I think the intention is for it to be low-key in terms of organization and overhead (compared to a sanctioned race). The nature of the ride itself is entirely up to the riders. If people want to ride for fun they can, while if others want to compete like they are in the Tour De France they can too. A lot of people take it pretty seriously but I'm a bit surprised that some would warm up on trainers. With the fastest time at 15:35 the performance of the lead riders is just amazing, and I suppose a controlled warm-up is necessary.



francois said:


> It's kind of depressing seeing how fast everyone is. I mean 51 riders under 20 minutes???


Note that this was a huge field for a low-key event. The median time of 21:03 was slower than the 20:24 when low-key last went to OLH in 2006.


----------



## answ (Sep 18, 2009)

I made it to OLH this last weekend and it was first time up the hill. I wanted to get under 20 min but I managed just over 21 min. I think I can get under 20 min if I try again because I wasn't really sure where the end was and I wasn't pacing myself up very quickly.


----------



## ukbloke (Sep 1, 2007)

answ said:


> I made it to OLH this last weekend and it was first time up the hill. I wanted to get under 20 min but I managed just over 21 min. I think I can get under 20 min if I try again because I wasn't really sure where the end was and I wasn't pacing myself up very quickly.


It looks like you got the median time - impressive! Pacing is pretty important on that climb, and it definitely helps to have ridden it before. I've been up that hill more than 50 times in the last 2 years! Although I recognize every tree on the way up, I have 3 visual points where I check my pace. These are at 1/3 and 2/3 distance, plus one closer to the end where I can judge whether I'm going to make a good time and decide how much to put myself in the hole for an all-out effort at the end.


----------

__JOB A__
Can you repeat the rows from the very first one through the row containing "ke, as evidenced by the Banking", swapping "Charts" for "Playlists" and leaving everything else unchanged?

Page-level text extractions
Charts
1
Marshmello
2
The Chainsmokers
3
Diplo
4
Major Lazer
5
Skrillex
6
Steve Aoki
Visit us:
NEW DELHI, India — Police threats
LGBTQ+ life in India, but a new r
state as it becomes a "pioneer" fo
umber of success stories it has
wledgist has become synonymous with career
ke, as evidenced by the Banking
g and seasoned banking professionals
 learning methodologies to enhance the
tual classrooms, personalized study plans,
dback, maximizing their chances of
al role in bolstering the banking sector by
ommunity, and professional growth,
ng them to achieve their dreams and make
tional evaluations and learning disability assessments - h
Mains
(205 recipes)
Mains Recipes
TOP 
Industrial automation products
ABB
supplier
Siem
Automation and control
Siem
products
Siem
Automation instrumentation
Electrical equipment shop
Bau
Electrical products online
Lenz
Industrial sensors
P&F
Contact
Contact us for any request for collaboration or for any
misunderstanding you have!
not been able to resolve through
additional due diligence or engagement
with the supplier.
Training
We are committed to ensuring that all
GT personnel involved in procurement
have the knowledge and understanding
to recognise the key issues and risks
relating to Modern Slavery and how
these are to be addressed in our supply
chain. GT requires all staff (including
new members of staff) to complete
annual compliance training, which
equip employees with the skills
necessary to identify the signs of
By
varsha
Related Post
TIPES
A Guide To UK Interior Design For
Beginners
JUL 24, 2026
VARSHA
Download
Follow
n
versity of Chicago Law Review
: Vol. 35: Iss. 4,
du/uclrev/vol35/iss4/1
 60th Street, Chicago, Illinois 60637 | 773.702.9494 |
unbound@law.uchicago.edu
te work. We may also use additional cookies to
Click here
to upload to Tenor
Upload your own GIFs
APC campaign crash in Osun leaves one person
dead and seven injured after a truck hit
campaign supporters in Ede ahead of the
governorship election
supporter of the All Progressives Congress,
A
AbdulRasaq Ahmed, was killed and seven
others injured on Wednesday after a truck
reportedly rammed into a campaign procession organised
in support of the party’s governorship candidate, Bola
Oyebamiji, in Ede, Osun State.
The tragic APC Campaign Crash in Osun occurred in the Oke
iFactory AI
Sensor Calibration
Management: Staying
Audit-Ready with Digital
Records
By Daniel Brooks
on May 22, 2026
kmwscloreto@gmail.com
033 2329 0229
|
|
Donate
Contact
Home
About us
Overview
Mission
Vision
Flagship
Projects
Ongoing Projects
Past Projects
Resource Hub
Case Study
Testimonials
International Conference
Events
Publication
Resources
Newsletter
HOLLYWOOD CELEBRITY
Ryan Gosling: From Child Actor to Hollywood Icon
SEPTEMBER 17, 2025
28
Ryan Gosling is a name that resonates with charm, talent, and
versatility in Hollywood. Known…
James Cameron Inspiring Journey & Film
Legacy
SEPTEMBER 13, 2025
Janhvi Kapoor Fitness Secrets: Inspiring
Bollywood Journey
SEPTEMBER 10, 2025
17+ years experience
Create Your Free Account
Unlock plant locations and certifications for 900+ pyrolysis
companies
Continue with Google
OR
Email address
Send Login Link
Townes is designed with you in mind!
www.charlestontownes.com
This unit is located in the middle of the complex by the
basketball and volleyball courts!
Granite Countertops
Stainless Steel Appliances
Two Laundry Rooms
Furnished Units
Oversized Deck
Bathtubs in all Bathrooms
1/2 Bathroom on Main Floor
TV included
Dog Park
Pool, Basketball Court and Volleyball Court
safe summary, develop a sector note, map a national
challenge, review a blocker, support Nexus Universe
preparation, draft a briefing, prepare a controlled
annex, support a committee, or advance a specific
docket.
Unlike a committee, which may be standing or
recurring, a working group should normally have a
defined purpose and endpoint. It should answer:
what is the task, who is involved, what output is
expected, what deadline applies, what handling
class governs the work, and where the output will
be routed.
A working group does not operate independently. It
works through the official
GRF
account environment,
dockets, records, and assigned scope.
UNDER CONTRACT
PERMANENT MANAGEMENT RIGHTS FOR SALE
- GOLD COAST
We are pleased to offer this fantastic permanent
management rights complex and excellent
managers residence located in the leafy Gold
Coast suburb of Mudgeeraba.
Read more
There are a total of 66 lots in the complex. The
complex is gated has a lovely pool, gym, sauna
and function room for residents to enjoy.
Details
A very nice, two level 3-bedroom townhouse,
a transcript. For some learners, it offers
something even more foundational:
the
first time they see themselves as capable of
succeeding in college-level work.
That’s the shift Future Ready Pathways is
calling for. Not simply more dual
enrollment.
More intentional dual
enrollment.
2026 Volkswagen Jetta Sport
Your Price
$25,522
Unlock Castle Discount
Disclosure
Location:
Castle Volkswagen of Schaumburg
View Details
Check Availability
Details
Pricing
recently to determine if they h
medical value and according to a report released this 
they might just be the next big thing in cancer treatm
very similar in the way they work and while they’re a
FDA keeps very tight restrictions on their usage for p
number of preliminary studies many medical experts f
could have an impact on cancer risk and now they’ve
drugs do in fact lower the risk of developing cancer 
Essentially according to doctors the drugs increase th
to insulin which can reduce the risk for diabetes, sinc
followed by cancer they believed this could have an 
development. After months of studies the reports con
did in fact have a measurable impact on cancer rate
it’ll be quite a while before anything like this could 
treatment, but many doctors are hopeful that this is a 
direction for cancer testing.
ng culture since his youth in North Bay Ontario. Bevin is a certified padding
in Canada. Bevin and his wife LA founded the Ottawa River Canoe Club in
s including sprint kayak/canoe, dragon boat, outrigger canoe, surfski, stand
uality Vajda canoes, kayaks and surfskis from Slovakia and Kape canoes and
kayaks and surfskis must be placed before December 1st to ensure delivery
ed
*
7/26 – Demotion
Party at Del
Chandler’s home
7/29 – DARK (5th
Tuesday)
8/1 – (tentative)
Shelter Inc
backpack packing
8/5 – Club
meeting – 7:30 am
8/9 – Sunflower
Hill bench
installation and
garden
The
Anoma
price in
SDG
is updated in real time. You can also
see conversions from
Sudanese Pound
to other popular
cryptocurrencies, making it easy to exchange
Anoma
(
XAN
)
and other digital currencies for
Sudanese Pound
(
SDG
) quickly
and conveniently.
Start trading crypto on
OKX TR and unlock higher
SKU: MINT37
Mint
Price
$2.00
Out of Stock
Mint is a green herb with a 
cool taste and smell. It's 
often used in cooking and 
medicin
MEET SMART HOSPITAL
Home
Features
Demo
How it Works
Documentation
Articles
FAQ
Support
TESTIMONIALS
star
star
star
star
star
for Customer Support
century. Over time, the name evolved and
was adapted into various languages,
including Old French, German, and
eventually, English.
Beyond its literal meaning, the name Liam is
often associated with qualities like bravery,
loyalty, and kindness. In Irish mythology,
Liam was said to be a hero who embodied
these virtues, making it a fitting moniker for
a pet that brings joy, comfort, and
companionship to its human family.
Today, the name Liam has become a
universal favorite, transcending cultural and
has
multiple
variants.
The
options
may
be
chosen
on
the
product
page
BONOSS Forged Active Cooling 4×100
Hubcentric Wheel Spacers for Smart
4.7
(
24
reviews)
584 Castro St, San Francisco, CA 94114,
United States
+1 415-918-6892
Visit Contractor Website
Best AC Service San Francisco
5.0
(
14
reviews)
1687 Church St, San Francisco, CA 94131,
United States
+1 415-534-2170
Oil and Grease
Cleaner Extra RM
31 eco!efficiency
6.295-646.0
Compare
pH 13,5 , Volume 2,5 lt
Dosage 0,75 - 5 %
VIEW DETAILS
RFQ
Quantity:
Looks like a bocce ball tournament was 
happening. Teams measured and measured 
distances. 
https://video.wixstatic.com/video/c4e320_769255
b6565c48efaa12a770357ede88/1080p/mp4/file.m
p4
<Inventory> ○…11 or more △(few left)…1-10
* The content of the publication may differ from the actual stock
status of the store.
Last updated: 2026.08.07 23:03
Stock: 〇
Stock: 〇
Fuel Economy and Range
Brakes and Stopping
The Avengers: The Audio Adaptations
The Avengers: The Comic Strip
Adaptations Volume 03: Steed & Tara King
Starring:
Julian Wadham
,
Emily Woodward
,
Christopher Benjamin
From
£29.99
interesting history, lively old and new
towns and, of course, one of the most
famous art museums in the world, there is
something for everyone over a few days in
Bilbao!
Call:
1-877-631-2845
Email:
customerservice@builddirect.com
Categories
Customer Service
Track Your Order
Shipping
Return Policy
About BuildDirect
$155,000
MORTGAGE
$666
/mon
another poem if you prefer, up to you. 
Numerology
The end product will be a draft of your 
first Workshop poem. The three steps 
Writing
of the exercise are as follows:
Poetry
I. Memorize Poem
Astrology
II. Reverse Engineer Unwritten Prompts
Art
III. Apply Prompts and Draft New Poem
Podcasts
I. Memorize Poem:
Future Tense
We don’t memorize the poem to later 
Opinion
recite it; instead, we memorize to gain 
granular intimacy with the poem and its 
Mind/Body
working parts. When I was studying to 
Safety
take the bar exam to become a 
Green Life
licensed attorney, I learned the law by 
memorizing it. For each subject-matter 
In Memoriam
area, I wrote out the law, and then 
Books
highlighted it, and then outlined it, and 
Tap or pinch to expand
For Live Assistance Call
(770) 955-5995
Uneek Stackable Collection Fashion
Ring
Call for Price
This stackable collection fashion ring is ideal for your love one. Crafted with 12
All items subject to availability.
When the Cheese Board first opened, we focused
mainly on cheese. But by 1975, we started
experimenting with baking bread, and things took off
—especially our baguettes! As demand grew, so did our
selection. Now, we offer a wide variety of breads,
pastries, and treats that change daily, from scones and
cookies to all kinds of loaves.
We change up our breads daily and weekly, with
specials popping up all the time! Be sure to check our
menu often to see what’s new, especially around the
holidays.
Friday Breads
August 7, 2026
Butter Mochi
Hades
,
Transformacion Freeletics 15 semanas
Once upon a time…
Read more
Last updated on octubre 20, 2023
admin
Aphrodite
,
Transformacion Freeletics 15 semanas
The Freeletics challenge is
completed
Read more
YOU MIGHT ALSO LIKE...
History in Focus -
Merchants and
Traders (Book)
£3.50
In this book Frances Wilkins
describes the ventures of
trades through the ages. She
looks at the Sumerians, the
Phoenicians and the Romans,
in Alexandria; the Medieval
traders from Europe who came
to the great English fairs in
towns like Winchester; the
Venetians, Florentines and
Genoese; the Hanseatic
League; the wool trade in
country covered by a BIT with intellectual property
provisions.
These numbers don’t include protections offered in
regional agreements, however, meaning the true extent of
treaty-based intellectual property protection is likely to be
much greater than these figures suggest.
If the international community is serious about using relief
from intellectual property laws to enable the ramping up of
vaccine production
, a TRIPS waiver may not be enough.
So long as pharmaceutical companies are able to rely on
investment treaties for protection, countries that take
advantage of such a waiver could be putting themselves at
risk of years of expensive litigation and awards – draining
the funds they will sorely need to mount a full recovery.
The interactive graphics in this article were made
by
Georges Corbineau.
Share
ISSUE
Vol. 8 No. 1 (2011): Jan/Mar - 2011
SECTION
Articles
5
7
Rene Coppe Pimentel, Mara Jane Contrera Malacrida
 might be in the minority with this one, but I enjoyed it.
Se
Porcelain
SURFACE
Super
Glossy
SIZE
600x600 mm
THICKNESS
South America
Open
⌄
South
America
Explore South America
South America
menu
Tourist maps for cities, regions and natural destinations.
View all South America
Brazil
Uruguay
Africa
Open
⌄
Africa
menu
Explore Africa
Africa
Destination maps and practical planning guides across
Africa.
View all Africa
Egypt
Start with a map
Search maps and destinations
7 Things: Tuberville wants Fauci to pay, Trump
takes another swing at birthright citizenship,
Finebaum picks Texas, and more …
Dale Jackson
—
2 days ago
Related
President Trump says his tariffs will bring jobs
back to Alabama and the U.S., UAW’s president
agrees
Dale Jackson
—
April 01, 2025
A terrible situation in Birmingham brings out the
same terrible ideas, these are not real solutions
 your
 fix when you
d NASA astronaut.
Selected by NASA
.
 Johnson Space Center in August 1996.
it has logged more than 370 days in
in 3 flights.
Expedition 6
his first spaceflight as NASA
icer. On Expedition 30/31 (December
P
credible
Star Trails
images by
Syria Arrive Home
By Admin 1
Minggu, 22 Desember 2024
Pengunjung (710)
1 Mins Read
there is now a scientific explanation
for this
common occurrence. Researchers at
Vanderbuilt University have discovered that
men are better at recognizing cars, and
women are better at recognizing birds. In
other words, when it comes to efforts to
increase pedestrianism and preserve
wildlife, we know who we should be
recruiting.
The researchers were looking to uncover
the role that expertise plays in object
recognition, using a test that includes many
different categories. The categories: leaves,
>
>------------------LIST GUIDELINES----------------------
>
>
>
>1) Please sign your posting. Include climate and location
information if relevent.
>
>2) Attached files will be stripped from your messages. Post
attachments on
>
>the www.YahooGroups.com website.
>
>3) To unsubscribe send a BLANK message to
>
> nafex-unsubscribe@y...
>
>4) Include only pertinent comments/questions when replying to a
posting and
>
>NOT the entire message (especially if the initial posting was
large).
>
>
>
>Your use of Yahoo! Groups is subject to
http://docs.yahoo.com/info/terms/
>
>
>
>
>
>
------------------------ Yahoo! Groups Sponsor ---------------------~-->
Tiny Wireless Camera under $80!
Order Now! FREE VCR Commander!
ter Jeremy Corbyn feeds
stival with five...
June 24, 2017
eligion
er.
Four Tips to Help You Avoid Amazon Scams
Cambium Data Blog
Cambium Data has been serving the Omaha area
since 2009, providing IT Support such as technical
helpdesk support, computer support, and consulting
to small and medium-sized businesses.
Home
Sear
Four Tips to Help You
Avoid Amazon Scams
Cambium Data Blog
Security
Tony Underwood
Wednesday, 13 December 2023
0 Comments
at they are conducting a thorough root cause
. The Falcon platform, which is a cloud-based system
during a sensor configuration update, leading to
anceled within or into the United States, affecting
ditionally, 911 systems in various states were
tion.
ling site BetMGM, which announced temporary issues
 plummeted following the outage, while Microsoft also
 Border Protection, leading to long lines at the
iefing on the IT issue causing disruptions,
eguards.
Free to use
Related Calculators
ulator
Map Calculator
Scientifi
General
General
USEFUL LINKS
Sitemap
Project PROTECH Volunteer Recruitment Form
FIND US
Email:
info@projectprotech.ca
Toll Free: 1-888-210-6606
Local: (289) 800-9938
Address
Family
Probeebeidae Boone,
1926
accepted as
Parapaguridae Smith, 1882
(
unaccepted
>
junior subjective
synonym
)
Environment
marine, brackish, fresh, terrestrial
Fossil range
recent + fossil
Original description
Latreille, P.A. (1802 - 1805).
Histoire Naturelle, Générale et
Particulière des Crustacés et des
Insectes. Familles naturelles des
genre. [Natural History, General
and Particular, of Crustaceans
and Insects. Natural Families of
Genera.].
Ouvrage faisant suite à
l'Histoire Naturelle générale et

__JOB B__
What does the hill-climb forum thread say, word for word, in the part that opens with "I think the" and closes with "under 20 minutes???"?

__WRITTEN RESPONSE A__
Playlists
1
Marshmello
2
The Chainsmokers
3
Diplo
4
Major Lazer
5
Skrillex
6
Steve Aoki
Visit us:
NEW DELHI, India — Police threats
LGBTQ+ life in India, but a new r
state as it becomes a "pioneer" fo
umber of success stories it has
wledgist has become synonymous with career
ke, as evidenced by the Banking

__WRITTEN RESPONSE B__
I think the intention is for it to be low-key in terms of organization and overhead (compared to a sanctioned race). The nature of the ride itself is entirely up to the riders. If people want to ride for fun they can, while if others want to compete like they are in the Tour De France they can too. A lot of people take it pretty seriously but I'm a bit surprised that some would warm up on trainers. With the fastest time at 15:35 the performance of the lead riders is just amazing, and I suppose a controlled warm-up is necessary.



francois said:


> It's kind of depressing seeing how fast everyone is. I mean 51 riders under 20 minutes???